SOURCE →
——————————

1. Establish Your Demographic

First thing’s first. You won’t get too far if you don’t know your audience. Ask yourself the following:

  • Why do I want to sell makeup online?
  • Have others encouraged me to open my store?
  • Who’s expressed interest in my offerings?
  • Who would enjoy this service?

Getting clear on your motives clarifies the rest of your creative pursuits. It helps with marketing, tone, branding, and staying authentic.

Since makeup serves different functions, it has various contexts. Different makeup angles include:

  • Costume
  • Anti-aging
  • Professional
  • Everyday
  • Natural
  • Organic

Makeup’s far more than just colors and brands. How it’s made, when to use it, and who it serves are top focuses.

2. Type of Product

Once you know your demographic, you can identify what you’re offering. Before you sell makeup online, there are a few things to consider.

What type of makeup is it? Do you want your own operation, or to scale the business?

Personal Products

If you’re selling personal products, you’ll have to abide by the Federal Drug and Cosmetic (FD&C) guidelines. The good news is once you do, you’ll gain rapport with your audience. 

Personal products involve branding, manufacturing, and selling all on your own. One person operations are manageable for smaller businesses.

——————————

SUPPLIED DATA →
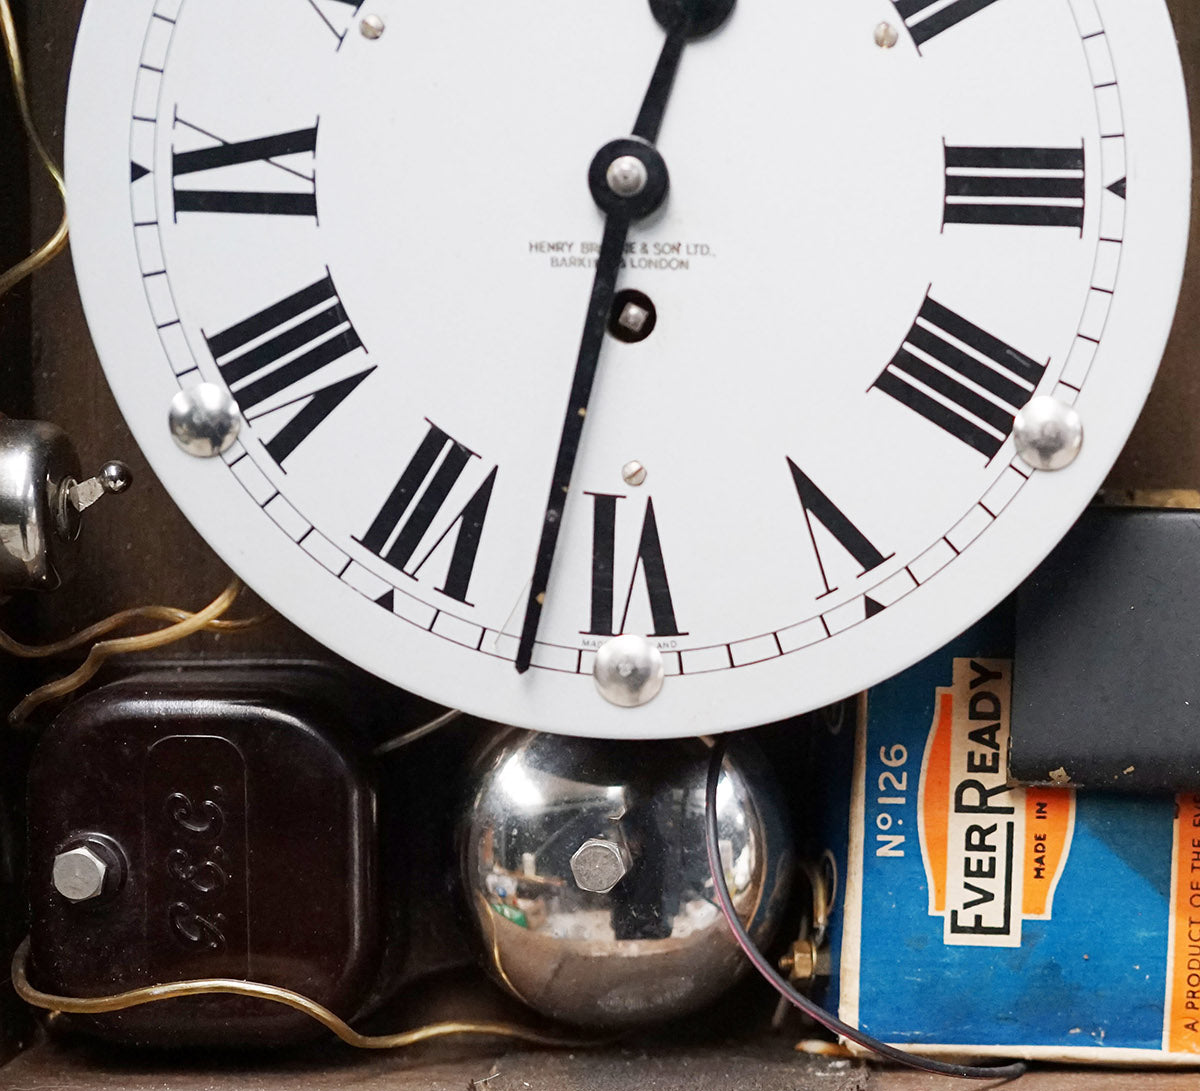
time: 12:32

——————————

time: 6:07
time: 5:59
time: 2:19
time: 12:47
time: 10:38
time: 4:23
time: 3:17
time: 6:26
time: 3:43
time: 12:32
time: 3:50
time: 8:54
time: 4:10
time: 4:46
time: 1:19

——————————

OBJECTIVE A → Check each statement against the passage on selling makeup online and mark it yes or no, quoting the words of the passage that decide it. (i) "Organic" is one of the makeup angles listed. (ii) One-person operations are described as manageable for larger businesses. (iii) Getting clear on your motives is said to help with marketing.
OBJECTIVE B → Please continue the passage on selling makeup online, picking up right after its final sentence.

FINAL ANSWER A →
(i) Yes: "Organic"
(ii) No: "One person operations are manageable for smaller businesses."
(iii) Yes: "It helps with marketing, tone, branding, and staying authentic."

FINAL ANSWER B →
White Label Products

If you’re struggling to scale, you might transition to white label products. White-labeling means using a third-party manufacturer while using your branding and logos.

It’s simpler to manage your own products, but it’s more efficient to white-label if you have a high demand.

Once you get into packaging, you’ll want to know about the Fair Packaging and Labeling Act (FPLA) to meet appropriate standards.

3. E-Commerce Methods

If you want to sell makeup, you’ll need an online store. The e-commerce world gives you options. You can:

  1. Hire a web developer to build your store
  2. Use online marketplaces like Amazon
  3. Sell through social media

Successful businesses require big-picture planning. Consider which platforms you’ll use for customer engagement. That way, whatever you choose as your selling method can complement your outreach strategies.

If you want to start an online store, consider it a game. There are options and it’s up to you to choose your route.

Learning the language is important, but finding what’s best for you is the way to make it work.

4. Online Presence

Consider prioritizing your online platforms. If you already have a website, that means you likely have a following. 

Incorporating an e-commerce platform is easier with a following. While you’re building, you can tell your audience what’s coming.

If you don’t have a strong online presence, your store will be your big break. Consider how a website or social media platform can drive traffic to your shop.

5. Digital Marketing Strategies

Once you establish your online presence, you’ll want to implement digital marketing practices. One of the smartest ones to adopt is SEO—or search engine optimization.

The goal’s to become a trustworthy vendor and build reviews. Using keywords, strategic phrasing, and links can drive traffic to your site and boost your sales.

6. Follow Through 

The easiest mistake to make with online stores is focusing on the building more than the follow-through. The good news is the solution rests in shifting your focus.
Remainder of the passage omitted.